Alcohol Ads On Social Media Encourage Drinking (But What’s An Alcohol Ad On Social Media?)

 

Source: Forbes

May 19, 2016

 

A new study has found that alcohol advertising on social media succeeds in encouraging people to drink. The study and the results are clear enough, but the biggest implication of the results is less than clear – on social media, what really constitutes alcohol advertising?

 

Researchers from Michigan State University exposed 121 participants to ads on Facebook. One group viewed ads for a brand of beer, the other saw ads for a brand of bottled water. At the end of the study, the researchers offered everyone the choice between one of two gift cards (overtly as a gift for participating, covertly as the study’s clincher) – one for a bar, the other for a coffee shop.

 

Of those who saw the beer ad, 73 percent chose the bar gift card. Of those who saw the water ad, 55 percent chose the bar card. That’s nearly a 30% difference, and that’s significant.

 

This is about as close to “causality” in an advertising-effects study as we’re going to get. Granted, other factors could have influenced the results for some of the participants (maybe a couple people in the water group got a whiff of a craft beer that piqued their appetite) but as ad-influence research goes, this is a respectably straight line from exposure to result.

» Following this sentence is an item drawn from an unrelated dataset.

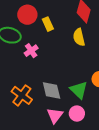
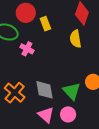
pink cross: (31, 51) -> (27, 49), turned -32
pink triangle: (55, 115) -> (46, 115), turned -30

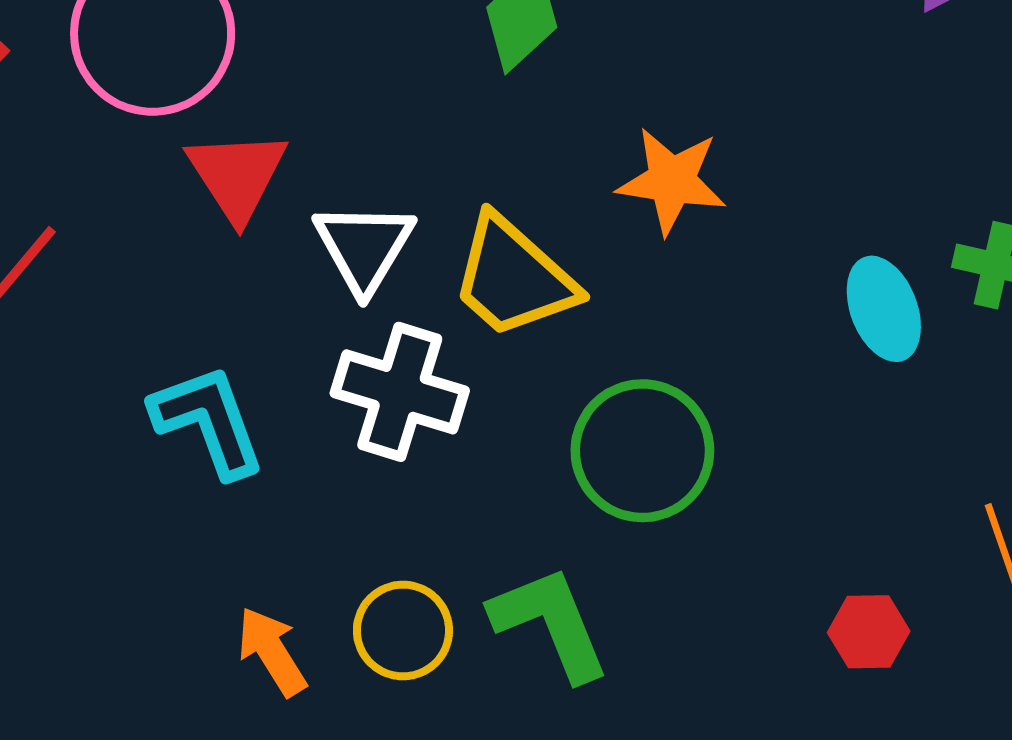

Even accounting for the fact that alcohol is typically more expensive than coffee, which might make the bar card more desirable, the difference between the groups is noteworthy.

 

“What this tells us is there is an effect and it can be attributed to the sheer exposure to these messages,” said Saleem Alhabash, assistant professor of advertising and public relations at MSU who led the study. In other words, “It primes them to think about alcohol.”

 

Which brings me back to the question from the beginning of this article, because by definition social media is all about exposure. We are exposing each other to the variety show that is our social lives, and not infrequently that includes drinking. In a medium fueled by voyeuristically focusing on what others are doing, the power of our personal influence may very well exceed that of advertising.

 

On top of that, it’s easy for advertisers to embed messages in the soup of social influence.

 

“On social media, the line that distinguishes an ad from regular content is very fine,” adds Alhabash. “On TV, most can recognize an ad from a regular show. That’s not always the case on social media.”

 

In other words, social influence is diffuse on social media, and that makes identifying the specific influences of advertising hard to do. It also makes issues like influencing an underage audience more troubling, because even if you limit advertisers direct access to that audience, there are lots of indirect ways the under-21 crowd could still be influenced.